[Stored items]
BEGIN
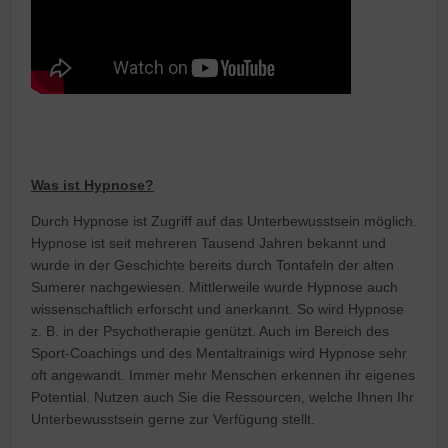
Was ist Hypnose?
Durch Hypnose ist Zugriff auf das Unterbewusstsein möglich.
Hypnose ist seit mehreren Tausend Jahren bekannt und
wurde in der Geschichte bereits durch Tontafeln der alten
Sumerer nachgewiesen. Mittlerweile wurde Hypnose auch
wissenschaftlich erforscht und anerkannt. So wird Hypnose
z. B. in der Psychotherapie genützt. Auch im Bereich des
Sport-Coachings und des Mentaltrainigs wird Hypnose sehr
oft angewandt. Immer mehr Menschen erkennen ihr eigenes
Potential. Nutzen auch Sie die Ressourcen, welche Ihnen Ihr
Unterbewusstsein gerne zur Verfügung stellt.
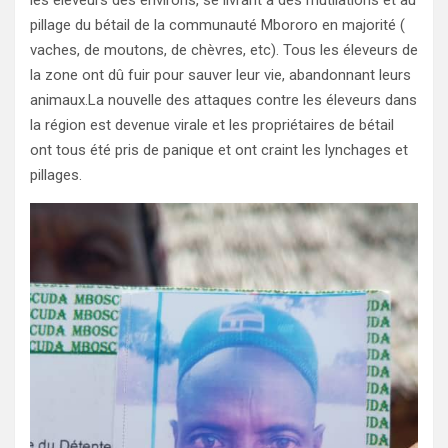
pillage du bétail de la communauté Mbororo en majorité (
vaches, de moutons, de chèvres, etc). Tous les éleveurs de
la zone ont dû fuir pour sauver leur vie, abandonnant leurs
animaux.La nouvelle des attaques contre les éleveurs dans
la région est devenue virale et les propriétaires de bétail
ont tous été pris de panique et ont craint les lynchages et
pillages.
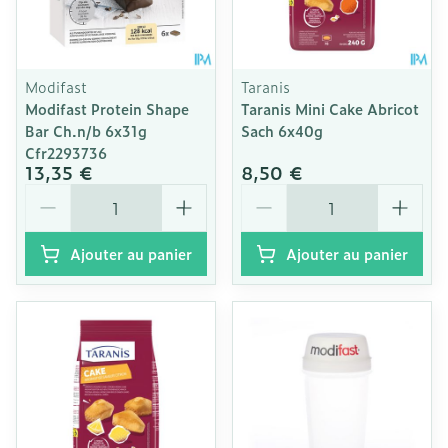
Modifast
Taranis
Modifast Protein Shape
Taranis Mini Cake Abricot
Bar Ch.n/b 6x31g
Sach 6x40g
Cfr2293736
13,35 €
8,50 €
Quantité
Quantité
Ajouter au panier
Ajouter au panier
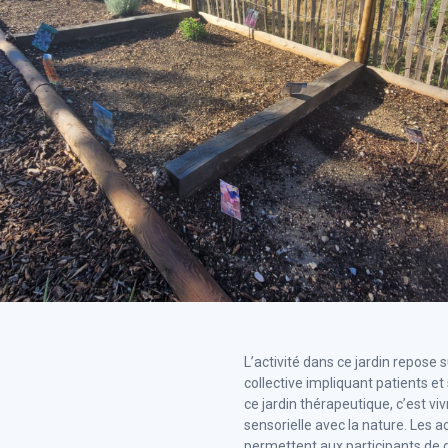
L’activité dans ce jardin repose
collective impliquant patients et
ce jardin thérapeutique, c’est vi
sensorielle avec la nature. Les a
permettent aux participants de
END
BEGIN
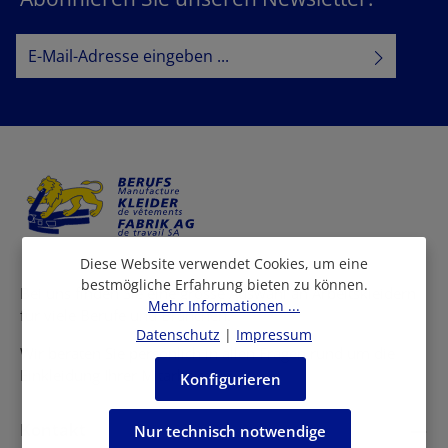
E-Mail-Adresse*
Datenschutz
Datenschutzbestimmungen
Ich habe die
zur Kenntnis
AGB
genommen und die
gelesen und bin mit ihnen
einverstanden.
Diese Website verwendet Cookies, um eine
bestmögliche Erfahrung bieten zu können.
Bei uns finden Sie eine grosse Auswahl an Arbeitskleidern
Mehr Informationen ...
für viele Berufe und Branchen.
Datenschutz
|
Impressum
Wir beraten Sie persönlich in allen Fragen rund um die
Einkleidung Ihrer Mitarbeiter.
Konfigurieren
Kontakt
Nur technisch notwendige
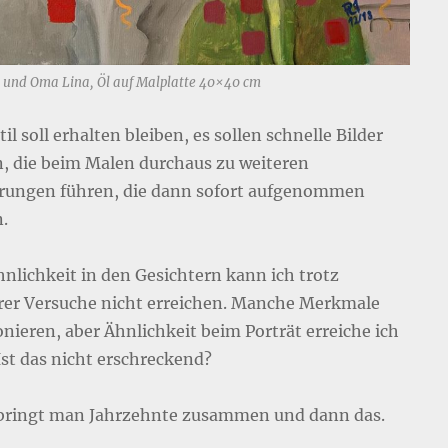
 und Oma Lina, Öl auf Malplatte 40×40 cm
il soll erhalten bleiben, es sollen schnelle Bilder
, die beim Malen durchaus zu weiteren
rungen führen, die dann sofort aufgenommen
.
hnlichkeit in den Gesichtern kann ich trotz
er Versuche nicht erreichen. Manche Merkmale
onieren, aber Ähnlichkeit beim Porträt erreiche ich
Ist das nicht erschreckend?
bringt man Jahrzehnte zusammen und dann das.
END
BEGIN
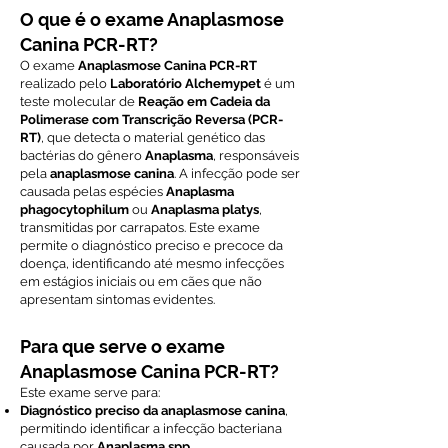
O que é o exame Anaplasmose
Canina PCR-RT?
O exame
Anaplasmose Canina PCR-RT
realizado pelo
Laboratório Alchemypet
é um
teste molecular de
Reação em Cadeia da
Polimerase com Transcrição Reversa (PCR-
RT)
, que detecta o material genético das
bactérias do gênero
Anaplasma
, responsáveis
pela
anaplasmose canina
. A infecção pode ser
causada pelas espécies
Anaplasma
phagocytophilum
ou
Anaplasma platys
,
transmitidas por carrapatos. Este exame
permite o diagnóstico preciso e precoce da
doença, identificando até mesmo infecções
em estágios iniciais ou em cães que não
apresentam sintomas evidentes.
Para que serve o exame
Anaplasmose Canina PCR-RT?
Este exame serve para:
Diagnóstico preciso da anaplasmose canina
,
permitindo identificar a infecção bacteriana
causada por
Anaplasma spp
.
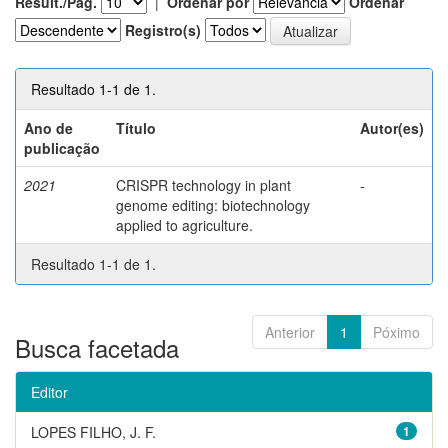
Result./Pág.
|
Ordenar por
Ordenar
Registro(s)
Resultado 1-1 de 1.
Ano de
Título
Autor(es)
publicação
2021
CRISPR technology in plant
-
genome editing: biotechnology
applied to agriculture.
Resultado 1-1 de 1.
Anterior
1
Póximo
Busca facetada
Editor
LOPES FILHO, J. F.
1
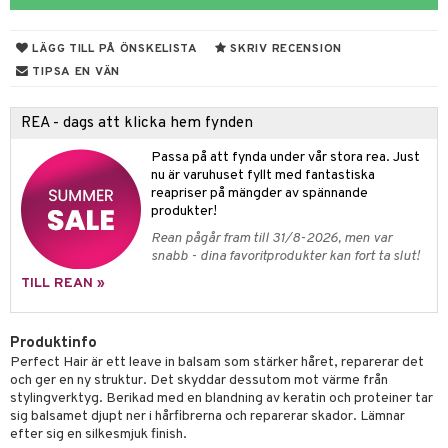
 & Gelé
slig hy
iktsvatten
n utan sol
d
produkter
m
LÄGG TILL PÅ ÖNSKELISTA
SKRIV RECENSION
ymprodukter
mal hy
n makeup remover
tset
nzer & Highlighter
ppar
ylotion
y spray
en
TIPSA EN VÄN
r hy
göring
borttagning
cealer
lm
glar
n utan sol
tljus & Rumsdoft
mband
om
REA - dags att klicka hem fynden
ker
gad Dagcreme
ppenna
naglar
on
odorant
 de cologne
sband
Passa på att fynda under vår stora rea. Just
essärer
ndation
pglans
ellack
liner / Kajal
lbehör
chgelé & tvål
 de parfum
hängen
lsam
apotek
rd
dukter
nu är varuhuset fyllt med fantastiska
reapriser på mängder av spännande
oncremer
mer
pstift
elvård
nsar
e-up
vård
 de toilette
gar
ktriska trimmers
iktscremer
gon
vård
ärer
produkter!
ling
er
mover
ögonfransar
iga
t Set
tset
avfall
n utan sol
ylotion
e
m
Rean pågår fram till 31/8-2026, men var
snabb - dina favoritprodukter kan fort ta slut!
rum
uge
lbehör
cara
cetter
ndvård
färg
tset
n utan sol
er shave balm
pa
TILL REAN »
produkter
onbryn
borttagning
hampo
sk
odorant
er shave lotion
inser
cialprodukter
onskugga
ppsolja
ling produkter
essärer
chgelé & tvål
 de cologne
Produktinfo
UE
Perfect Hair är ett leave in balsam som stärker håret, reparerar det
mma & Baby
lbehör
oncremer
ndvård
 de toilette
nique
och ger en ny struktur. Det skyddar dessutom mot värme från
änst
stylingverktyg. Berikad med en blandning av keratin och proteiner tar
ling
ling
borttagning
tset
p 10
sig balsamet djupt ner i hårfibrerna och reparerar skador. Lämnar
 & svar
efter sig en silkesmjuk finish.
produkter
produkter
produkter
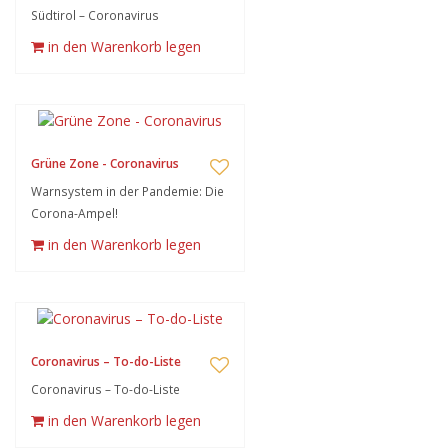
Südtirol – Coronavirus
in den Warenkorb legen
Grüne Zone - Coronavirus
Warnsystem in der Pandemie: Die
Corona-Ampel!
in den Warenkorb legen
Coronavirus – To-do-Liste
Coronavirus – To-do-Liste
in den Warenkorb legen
END
▶ Task to carry out:
Check each line above for the string "nicht" and return those that contain it.

▶ Output of the task:
er Versuche nicht erreichen. Manche Merkmale
Ist das nicht erschreckend?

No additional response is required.